The task -> A single number is the answer: the count of lines in these records with "Éliminatoires" in them.

┌──

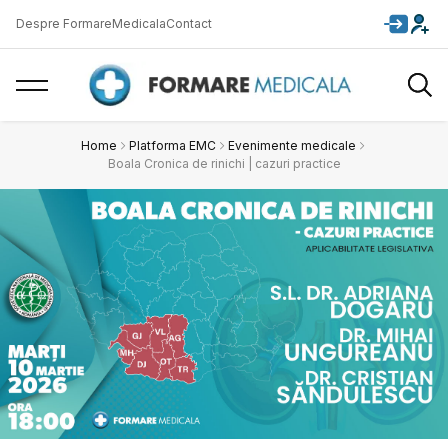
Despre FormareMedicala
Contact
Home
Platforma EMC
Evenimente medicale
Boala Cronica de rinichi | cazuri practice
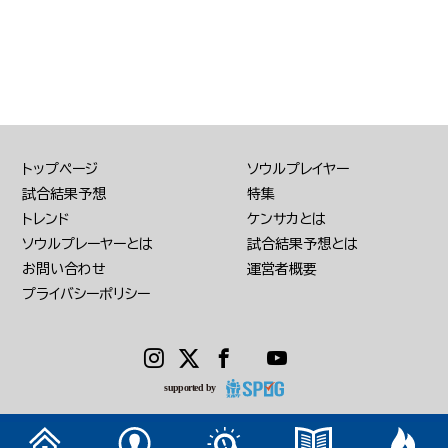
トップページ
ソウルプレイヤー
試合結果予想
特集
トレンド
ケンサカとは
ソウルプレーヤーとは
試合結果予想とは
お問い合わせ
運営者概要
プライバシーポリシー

└──
┌──

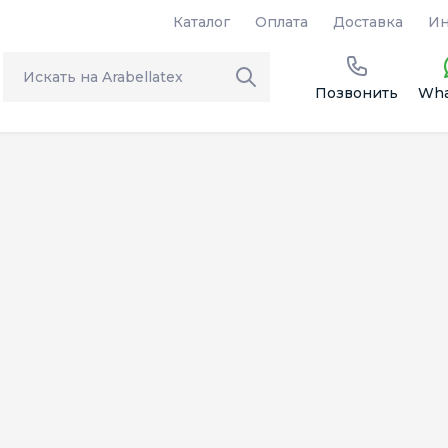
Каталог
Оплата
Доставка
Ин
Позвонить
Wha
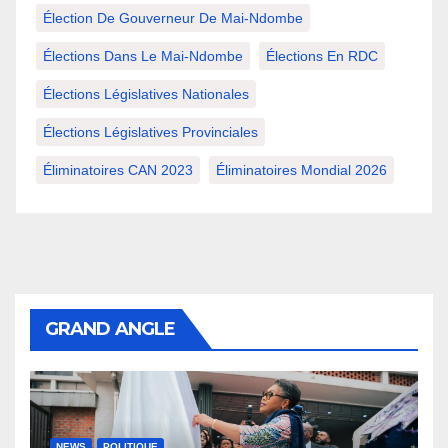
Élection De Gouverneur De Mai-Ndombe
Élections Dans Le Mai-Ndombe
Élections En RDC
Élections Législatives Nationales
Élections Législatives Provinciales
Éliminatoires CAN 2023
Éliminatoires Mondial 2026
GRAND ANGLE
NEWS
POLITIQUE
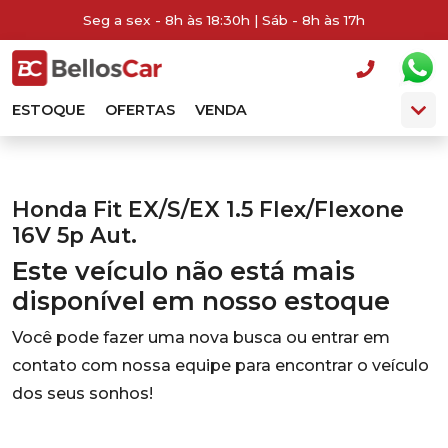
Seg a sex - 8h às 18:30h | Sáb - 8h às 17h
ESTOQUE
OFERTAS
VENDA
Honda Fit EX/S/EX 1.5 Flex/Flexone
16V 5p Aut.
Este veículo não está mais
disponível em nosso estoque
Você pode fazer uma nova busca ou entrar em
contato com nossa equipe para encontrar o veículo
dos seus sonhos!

└──
┌──

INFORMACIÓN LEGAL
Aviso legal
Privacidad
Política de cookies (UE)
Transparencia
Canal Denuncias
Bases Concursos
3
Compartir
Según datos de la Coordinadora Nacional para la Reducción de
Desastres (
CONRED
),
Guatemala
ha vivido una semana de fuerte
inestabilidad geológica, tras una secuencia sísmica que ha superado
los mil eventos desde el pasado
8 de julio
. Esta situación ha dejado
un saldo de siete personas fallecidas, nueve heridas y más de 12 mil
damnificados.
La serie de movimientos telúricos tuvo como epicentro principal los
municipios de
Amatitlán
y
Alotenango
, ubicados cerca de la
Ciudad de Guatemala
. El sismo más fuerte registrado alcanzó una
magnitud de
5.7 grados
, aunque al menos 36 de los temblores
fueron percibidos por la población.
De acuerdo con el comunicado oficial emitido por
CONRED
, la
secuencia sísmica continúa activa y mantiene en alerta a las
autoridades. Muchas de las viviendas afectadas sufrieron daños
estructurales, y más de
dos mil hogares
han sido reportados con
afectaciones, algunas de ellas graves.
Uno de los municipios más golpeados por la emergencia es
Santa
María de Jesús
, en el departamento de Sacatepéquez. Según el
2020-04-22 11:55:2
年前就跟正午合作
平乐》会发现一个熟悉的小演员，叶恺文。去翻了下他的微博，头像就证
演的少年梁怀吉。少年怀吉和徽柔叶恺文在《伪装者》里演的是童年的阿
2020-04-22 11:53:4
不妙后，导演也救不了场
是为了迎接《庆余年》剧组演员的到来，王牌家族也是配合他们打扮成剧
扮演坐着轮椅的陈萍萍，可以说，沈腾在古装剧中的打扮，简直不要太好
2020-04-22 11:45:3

└──

Task answer -> 2